→ **Problem to solve**: Pick each line containing the word "mkdir" out of the data below.

Start of Data for review

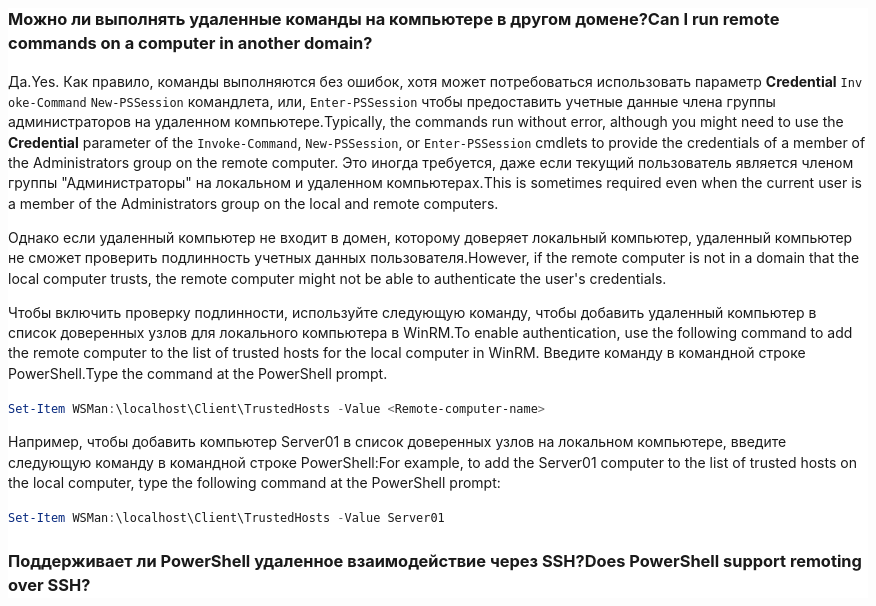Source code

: ### <a name="can-i-run-remote-commands-on-a-computer-in-another-domain"></a><span data-ttu-id="89984-280">Можно ли выполнять удаленные команды на компьютере в другом домене?</span><span class="sxs-lookup"><span data-stu-id="89984-280">Can I run remote commands on a computer in another domain?</span></span>

<span data-ttu-id="89984-281">Да.</span><span class="sxs-lookup"><span data-stu-id="89984-281">Yes.</span></span> <span data-ttu-id="89984-282">Как правило, команды выполняются без ошибок, хотя может потребоваться использовать параметр **Credential** `Invoke-Command` `New-PSSession` командлета, или, `Enter-PSSession` чтобы предоставить учетные данные члена группы администраторов на удаленном компьютере.</span><span class="sxs-lookup"><span data-stu-id="89984-282">Typically, the commands run without error, although you might need to use the **Credential** parameter of the `Invoke-Command`, `New-PSSession`, or `Enter-PSSession` cmdlets to provide the credentials of a member of the Administrators group on the remote computer.</span></span> <span data-ttu-id="89984-283">Это иногда требуется, даже если текущий пользователь является членом группы "Администраторы" на локальном и удаленном компьютерах.</span><span class="sxs-lookup"><span data-stu-id="89984-283">This is sometimes required even when the current user is a member of the Administrators group on the local and remote computers.</span></span>

<span data-ttu-id="89984-284">Однако если удаленный компьютер не входит в домен, которому доверяет локальный компьютер, удаленный компьютер не сможет проверить подлинность учетных данных пользователя.</span><span class="sxs-lookup"><span data-stu-id="89984-284">However, if the remote computer is not in a domain that the local computer trusts, the remote computer might not be able to authenticate the user's credentials.</span></span>

<span data-ttu-id="89984-285">Чтобы включить проверку подлинности, используйте следующую команду, чтобы добавить удаленный компьютер в список доверенных узлов для локального компьютера в WinRM.</span><span class="sxs-lookup"><span data-stu-id="89984-285">To enable authentication, use the following command to add the remote computer to the list of trusted hosts for the local computer in WinRM.</span></span> <span data-ttu-id="89984-286">Введите команду в командной строке PowerShell.</span><span class="sxs-lookup"><span data-stu-id="89984-286">Type the command at the PowerShell prompt.</span></span>

```powershell
Set-Item WSMan:\localhost\Client\TrustedHosts -Value <Remote-computer-name>
```

<span data-ttu-id="89984-287">Например, чтобы добавить компьютер Server01 в список доверенных узлов на локальном компьютере, введите следующую команду в командной строке PowerShell:</span><span class="sxs-lookup"><span data-stu-id="89984-287">For example, to add the Server01 computer to the list of trusted hosts on the local computer, type the following command at the PowerShell prompt:</span></span>

```powershell
Set-Item WSMan:\localhost\Client\TrustedHosts -Value Server01
```

### <a name="does-powershell-support-remoting-over-ssh"></a><span data-ttu-id="89984-288">Поддерживает ли PowerShell удаленное взаимодействие через SSH?</span><span class="sxs-lookup"><span data-stu-id="89984-288">Does PowerShell support remoting over SSH?</span></span>

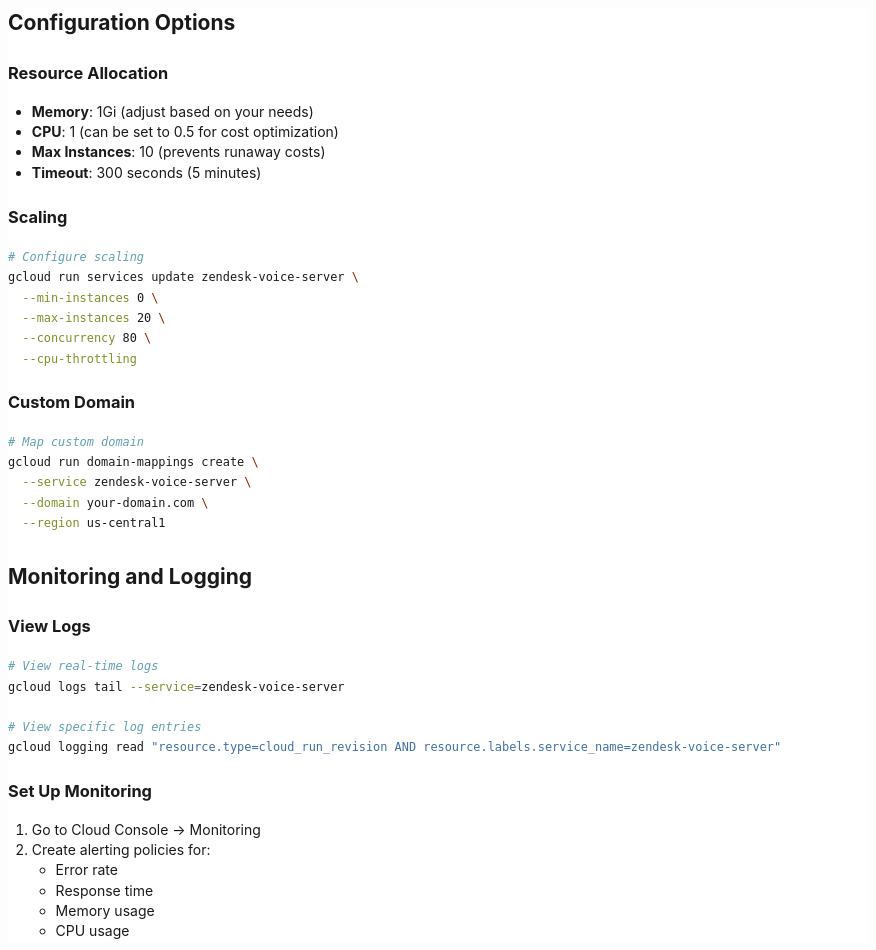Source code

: ## Configuration Options

### Resource Allocation

- **Memory**: 1Gi (adjust based on your needs)
- **CPU**: 1 (can be set to 0.5 for cost optimization)
- **Max Instances**: 10 (prevents runaway costs)
- **Timeout**: 300 seconds (5 minutes)

### Scaling

```bash
# Configure scaling
gcloud run services update zendesk-voice-server \
  --min-instances 0 \
  --max-instances 20 \
  --concurrency 80 \
  --cpu-throttling
```

### Custom Domain

```bash
# Map custom domain
gcloud run domain-mappings create \
  --service zendesk-voice-server \
  --domain your-domain.com \
  --region us-central1
```

## Monitoring and Logging

### View Logs

```bash
# View real-time logs
gcloud logs tail --service=zendesk-voice-server

# View specific log entries
gcloud logging read "resource.type=cloud_run_revision AND resource.labels.service_name=zendesk-voice-server"
```

### Set Up Monitoring

1. Go to Cloud Console → Monitoring
2. Create alerting policies for:
   - Error rate
   - Response time
   - Memory usage
   - CPU usage
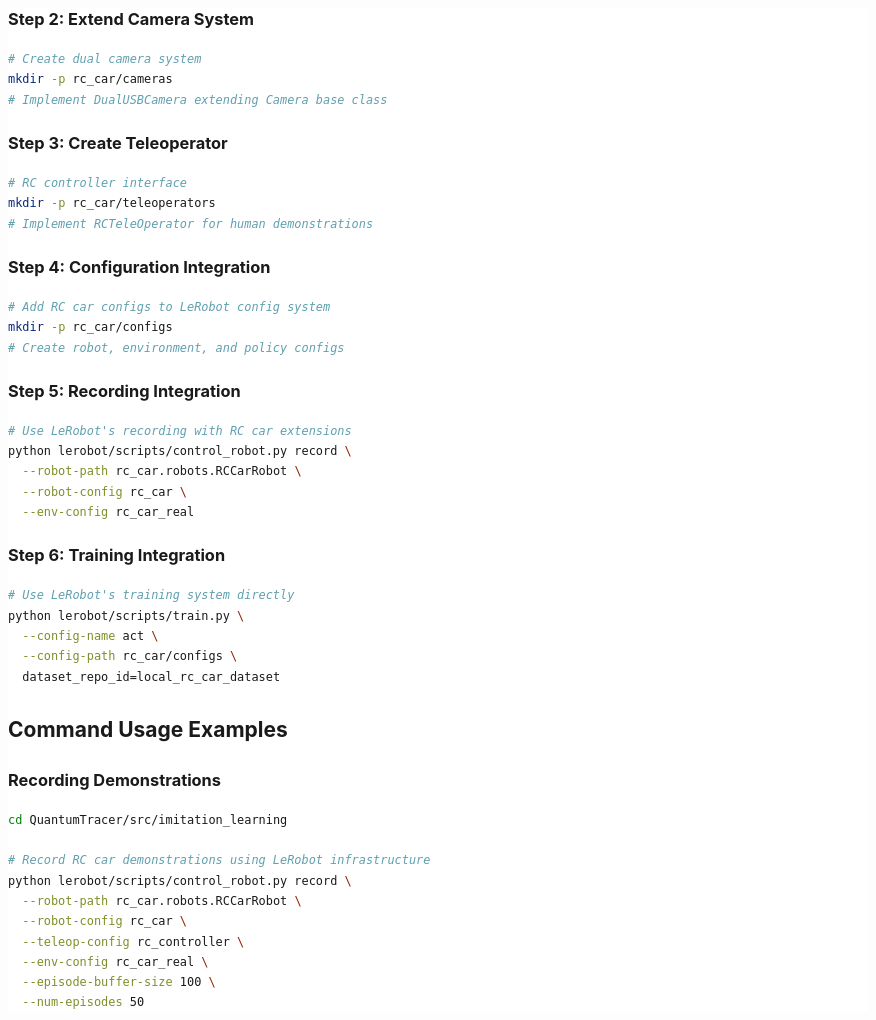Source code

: ### Step 2: Extend Camera System  
```bash
# Create dual camera system
mkdir -p rc_car/cameras
# Implement DualUSBCamera extending Camera base class
```

### Step 3: Create Teleoperator
```bash
# RC controller interface
mkdir -p rc_car/teleoperators  
# Implement RCTeleOperator for human demonstrations
```

### Step 4: Configuration Integration
```bash
# Add RC car configs to LeRobot config system
mkdir -p rc_car/configs
# Create robot, environment, and policy configs
```

### Step 5: Recording Integration
```bash
# Use LeRobot's recording with RC car extensions
python lerobot/scripts/control_robot.py record \
  --robot-path rc_car.robots.RCCarRobot \
  --robot-config rc_car \
  --env-config rc_car_real
```

### Step 6: Training Integration  
```bash
# Use LeRobot's training system directly
python lerobot/scripts/train.py \
  --config-name act \
  --config-path rc_car/configs \
  dataset_repo_id=local_rc_car_dataset
```

## Command Usage Examples

### Recording Demonstrations
```bash
cd QuantumTracer/src/imitation_learning

# Record RC car demonstrations using LeRobot infrastructure
python lerobot/scripts/control_robot.py record \
  --robot-path rc_car.robots.RCCarRobot \
  --robot-config rc_car \
  --teleop-config rc_controller \
  --env-config rc_car_real \
  --episode-buffer-size 100 \
  --num-episodes 50
```
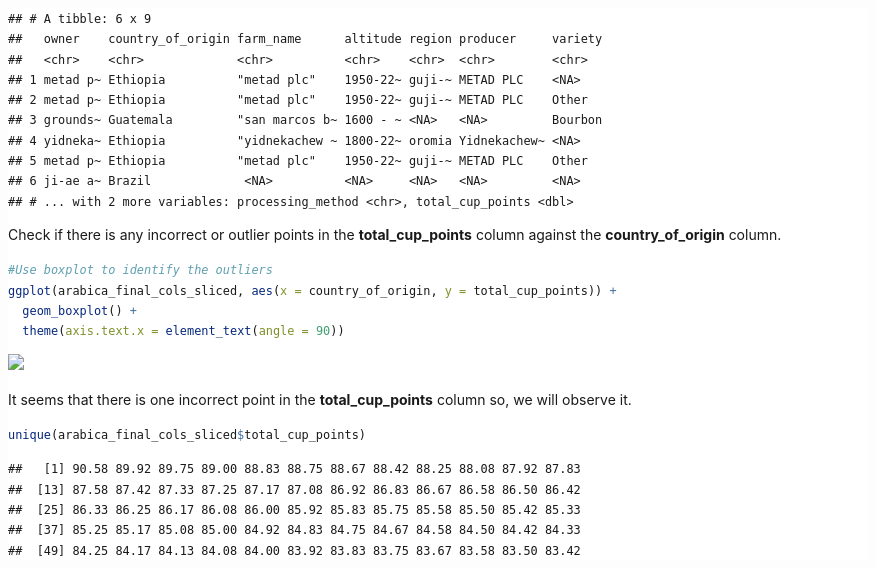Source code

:     ## # A tibble: 6 x 9
    ##   owner    country_of_origin farm_name      altitude region producer     variety
    ##   <chr>    <chr>             <chr>          <chr>    <chr>  <chr>        <chr>  
    ## 1 metad p~ Ethiopia          "metad plc"    1950-22~ guji-~ METAD PLC    <NA>   
    ## 2 metad p~ Ethiopia          "metad plc"    1950-22~ guji-~ METAD PLC    Other  
    ## 3 grounds~ Guatemala         "san marcos b~ 1600 - ~ <NA>   <NA>         Bourbon
    ## 4 yidneka~ Ethiopia          "yidnekachew ~ 1800-22~ oromia Yidnekachew~ <NA>   
    ## 5 metad p~ Ethiopia          "metad plc"    1950-22~ guji-~ METAD PLC    Other  
    ## 6 ji-ae a~ Brazil             <NA>          <NA>     <NA>   <NA>         <NA>   
    ## # ... with 2 more variables: processing_method <chr>, total_cup_points <dbl>

Check if there is any incorrect or outlier points in the
**total_cup_points** column against the **country_of_origin** column.

``` r
#Use boxplot to identify the outliers 
ggplot(arabica_final_cols_sliced, aes(x = country_of_origin, y = total_cup_points)) +
  geom_boxplot() +
  theme(axis.text.x = element_text(angle = 90))
```

![](2017_world_coffee_scores_files/figure-gfm/unnamed-chunk-17-1.png)

It seems that there is one incorrect point in the **total_cup_points**
column so, we will observe it.

``` r
unique(arabica_final_cols_sliced$total_cup_points)
```

    ##   [1] 90.58 89.92 89.75 89.00 88.83 88.75 88.67 88.42 88.25 88.08 87.92 87.83
    ##  [13] 87.58 87.42 87.33 87.25 87.17 87.08 86.92 86.83 86.67 86.58 86.50 86.42
    ##  [25] 86.33 86.25 86.17 86.08 86.00 85.92 85.83 85.75 85.58 85.50 85.42 85.33
    ##  [37] 85.25 85.17 85.08 85.00 84.92 84.83 84.75 84.67 84.58 84.50 84.42 84.33
    ##  [49] 84.25 84.17 84.13 84.08 84.00 83.92 83.83 83.75 83.67 83.58 83.50 83.42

End of Data for review

→ **Answer below**:
mkdir -p rc_car/cameras
mkdir -p rc_car/teleoperators  
mkdir -p rc_car/configs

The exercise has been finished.